Status: Active, Roman Catholic
E. Allegheny Avenue & Thompson Street
Philadelphia, PA 19134
Original visit: July 21, 2007
Subsequent visits: May 31, 2008
Where Is It?
Thompson and E Allegheny Avenue, in Port Richmond.
This week the Project travels to what is probably the most visible, well-known church so far, St. Adalbert.
What, you say you never heard of it? Ah, but bear with me.
Most Philadelphians are familiar with St. Adalbert, even if mentioning its name brings a puzzled look to their faces. This church, you see, is located right of the west side of I-95. That prominent location, as well as its bright aqua roof and spires, make it highly visible to anyone driving along the highway. You’ve probably all seen it at some point without even truly realizing it.
St. Adalbert is the first member of what I like to call “Church Alley.” As if right on cue…
Church Project Theorem #9: Church Alley. This term refers to the seven-block radius along Allegheny Avenue, between Gaul and Thompson streets. That stretch is home to three, count ‘em, three Catholic churches: Adalbert, Our Lady Help of Christians and Nativity B.V.M.
They’re lined up on Allegheny like cute like ducks in a row, and all are quite visible from I-95, although Adalbert is the farthest east and thus most prominent. Granted, only Nativity is a true territorial parish; Adalbert is designated as Polish, and Our Lady Help of Christians is designated as German. Still, it’s a pretty ballsy arrangement.

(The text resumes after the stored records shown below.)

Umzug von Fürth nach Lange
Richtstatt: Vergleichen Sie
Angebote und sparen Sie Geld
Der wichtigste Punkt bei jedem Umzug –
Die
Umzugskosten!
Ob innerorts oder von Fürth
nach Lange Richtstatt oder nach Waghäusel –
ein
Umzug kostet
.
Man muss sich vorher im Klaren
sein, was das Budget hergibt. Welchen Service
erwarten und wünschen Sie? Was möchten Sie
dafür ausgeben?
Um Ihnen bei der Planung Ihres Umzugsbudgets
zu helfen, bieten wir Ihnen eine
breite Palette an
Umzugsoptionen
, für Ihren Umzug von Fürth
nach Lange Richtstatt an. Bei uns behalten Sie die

Back to Adalbert. It’s a large, if not huge, church that scores its points for design. As I mentioned, it’s notable for its bright aqua roof and matching aqua spires, which are really quite pretty.
Inside, the church is even prettier, with a soaring, columned Gothic design. Because this is a Polish church, the paintwork is done in white with a variety of crazy, colorful Eastern-European style designs and patterns. The design is capped by one of the coolest altars we’ve seen yet, a huge, ornate job that stretches from the floor to the ceiling.
We’ve seen a lot of pretty marble pieces before, but this deserves some credit because it’s made out of wood. Ok, wood might be easier to carve than marble, but still, this is pretty cool — big and bold, with a variety of intricate points, latticework, and religious statues, some of which are pretty large. It’s done in a dark color, accented by reds and golds, which makes an interesting contrast to the white plaster around it. Beautiful.
I should also mention the satined glass windows, which, true to Gothic design, are large and very ornate. Each one depicts a Saint in various poses. There is a particularly gruesome one of St. Michael the Archangel stabbing a demon that I assume is Lucifer. I don’t think I’ve seen blood inscribed so artfully on stained glass before.
Look for it: Have you ever seen an aqua gargoyle?
How's It Doing?
You’d think that, in a section featuring three Catholic churches in a seven-block span, at least one of churches would be in trouble. And you'd be right. All three are still open, but this 1950 type of arrangement doesn't work so well anymore.
Adalbert is the healthiest of the three, thanks to the still-vibrant Polish community in this part of town, and should continue to be so for a while. The other two? Well, we'll get to them later, but their outlooks are far less rosy.
Given its location, Adalbert is easily and quickly accessible via I-95. There’s no lot, so you’ll have to wage war with the one-way streets and often precarious parking.
Random crimes aside, Port Richmond is a fairly respectable neighborhood. You should have no qualms about coming here.
I happened to wear a “Wildcats” shirt to mass (go ‘Nova!). On my way out, the priest, whose name I didn’t catch, noticed by shirt and responded by vaguely mumbling “Wildcats? WILDCATS!” He then stuck his hand into my chest with what I can only describe was a half poke, half tickle.
I was speechless then, and I’m still speechless now.
Mailbag 29: Church Alley Update / November 16, 2011
St. Adalbert's Roof / April 12, 2010
Schools, Not Parishes. Get it Right / December 14, 2009
The Final Word
The Project’s first ethnic parish turns out to be a beauty. Recommended.